Cyber criminals are circulating a powerful form of trojan malware to victims by pretending it as a popular video games launcher.
LokiBot trojan malware first came in 2015 and it is very popular for creating a backdoor into infected Windows systems. It is used by the hackers to steal sensitive information from victims which includes usernames, passwords, bank details and the contents of cryptocurrency wallets by using a keylogger that monitors browser and desktop activity.
Currently a new LokiBot campaign is trying to infect users by disguising the launcher for Epic Games who are the developers behind the very popular online multiplayer video game Fortnite.
The cyber security researchers at Trend Micro has discovered the new LokiBot campaign and they stated that it uses an unusual installation routine to prevent being detected by antivirus software.
The researchers believe that the fake downloader is distributed in bulk via spam phishing emails to the targets.

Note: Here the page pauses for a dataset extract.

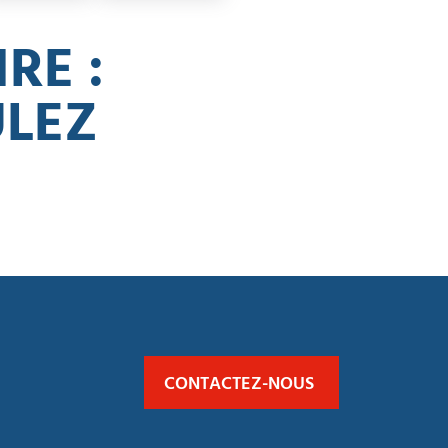
RE :
ULEZ
CONTACTEZ-NOUS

When the false Epic Games launcher is downloaded and installed it will start the infection process. In the process the malware drops two separate files — a C# source code file and a .NET executable — into the app data directory of the machine.
The C# source code is heavily obfuscated, containing portions of junk code but allow the LokiBot installer to bypass any security measures on the machine.
Once inside the system, the .NET file reads and complies the C# code, before decrypting it and executing LokiBot itself on the infected machine. This gives the attacker, the backdoor needed to steal information, monitor activity, install other malware and carry out other malicious actions.
Th latest version of LokiBot suggests that the malware will remain a threat for some time to come.
To protect against LokiBot and other malware attacks, the users are highly recommended to only download software and attachments from trusted sources and the companies must make use of security solution to ensure that their networks can detect potential threats.